Saved entries
= = = =
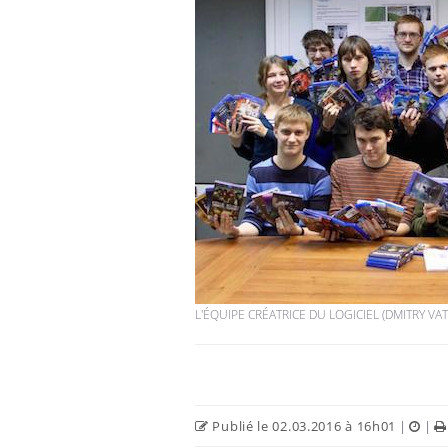
Fatigue en vacances :
normal ou signe d’une
maladie ?
Et si les caries pouvaient
bientôt disparaître sans
plombage ?
Éclipse solaire du 12 août
: “Des verres adaptés,
c'est indispensable pour
L'ÉQUIPE CRÉATRICE DU LOGICIEL (DMITRY VAT
la santé des yeux”
Publié le 02.03.2016 à 16h01
|
|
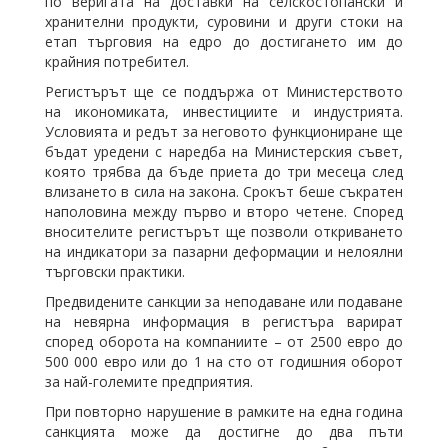
по веригата на доставки на селскостопански и
хранителни продукти, суровини и други стоки на
етап търговия на едро до достигането им до
крайния потребител.
Регистърът ще се поддържа от Министерството
на икономиката, инвестициите и индустрията.
Условията и редът за неговото функциониране ще
бъдат уредени с наредба на Министерския съвет,
която трябва да бъде приета до три месеца след
влизането в сила на закона. Срокът беше съкратен
наполовина между първо и второ четене. Според
вносителите регистърът ще позволи откриването
на индикатори за пазарни деформации и нелоялни
търговски практики.
Предвидените санкции за неподаване или подаване
на невярна информация в регистъра варират
според оборота на компаниите – от 2500 евро до
500 000 евро или до 1 на сто от годишния оборот
за най-големите предприятия.
При повторно нарушение в рамките на една година
санкцията може да достигне до два пъти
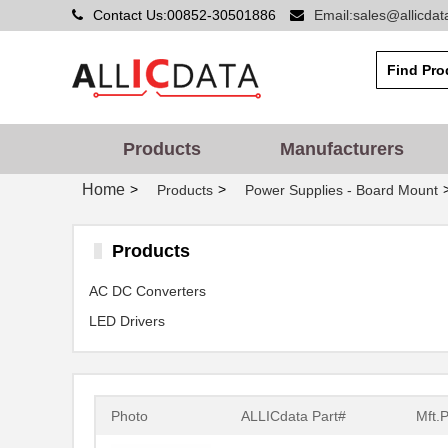
Contact Us:00852-30501886
Email:sales@allicda
Products
Manufacturers
Home
>
>
Products
Power Supplies - Board Mount
Products
AC DC Converters
LED Drivers
Photo
ALLICdata Part#
Mft.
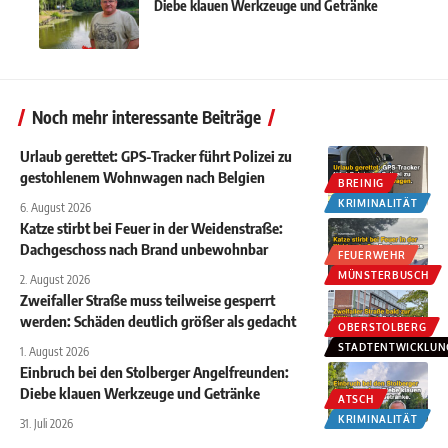
Diebe klauen Werkzeuge und Getränke
Noch mehr interessante Beiträge
Urlaub gerettet: GPS-Tracker führt Polizei zu
gestohlenem Wohnwagen nach Belgien
BREINIG
KRIMINALITÄT
6. August 2026
Katze stirbt bei Feuer in der Weidenstraße:
Dachgeschoss nach Brand unbewohnbar
FEUERWEHR
MÜNSTERBUSCH
2. August 2026
Zweifaller Straße muss teilweise gesperrt
werden: Schäden deutlich größer als gedacht
OBERSTOLBERG
STADTENTWICKLUN
1. August 2026
Einbruch bei den Stolberger Angelfreunden:
Diebe klauen Werkzeuge und Getränke
ATSCH
KRIMINALITÄT
31. Juli 2026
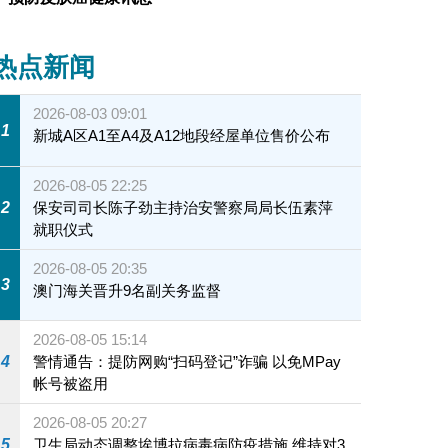
热点新闻
2026-08-03 09:01
1
新城A区A1至A4及A12地段经屋单位售价公布
2026-08-05 22:25
2
保安司司长陈子劲主持治安警察局局长伍素萍
就职仪式
2026-08-05 20:35
3
澳门海关晋升9名副关务监督
2026-08-05 15:14
4
警情通告：提防网购“扫码登记”诈骗 以免MPay
帐号被盗用
2026-08-05 20:27
5
卫生局动态调整埃博拉病毒病防疫措施 维持对3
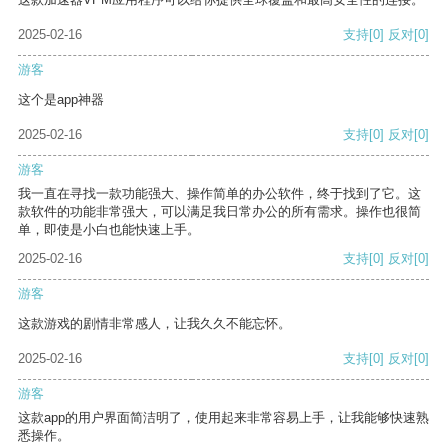
2025-02-16
支持
[0]
反对
[0]
游客
这个是app神器
2025-02-16
支持
[0]
反对
[0]
游客
我一直在寻找一款功能强大、操作简单的办公软件，终于找到了它。这
款软件的功能非常强大，可以满足我日常办公的所有需求。操作也很简
单，即使是小白也能快速上手。
2025-02-16
支持
[0]
反对
[0]
游客
这款游戏的剧情非常感人，让我久久不能忘怀。
2025-02-16
支持
[0]
反对
[0]
游客
这款app的用户界面简洁明了，使用起来非常容易上手，让我能够快速熟
悉操作。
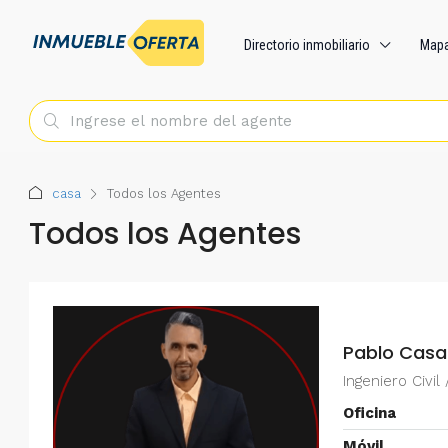
Directorio inmobiliario
Map
casa
Todos los Agentes
Todos los Agentes
Pablo Casa
Ingeniero Civil
Oficina
Móvil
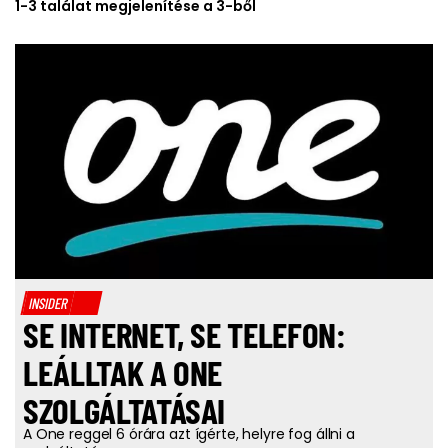
1-3 találat megjelenítése a 3-ből
INSIDER
SE INTERNET, SE TELEFON:
LEÁLLTAK A ONE
SZOLGÁLTATÁSAI
A One reggel 6 órára azt ígérte, helyre fog állni a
= = = =
**Work instruction:** Transcribe exactly, please, the lines from the one with "LEÁLLTAK A ONE" to the last line of the entries above, ends included.

**Solution for this task:**
LEÁLLTAK A ONE
SZOLGÁLTATÁSAI
A One reggel 6 órára azt ígérte, helyre fog állni a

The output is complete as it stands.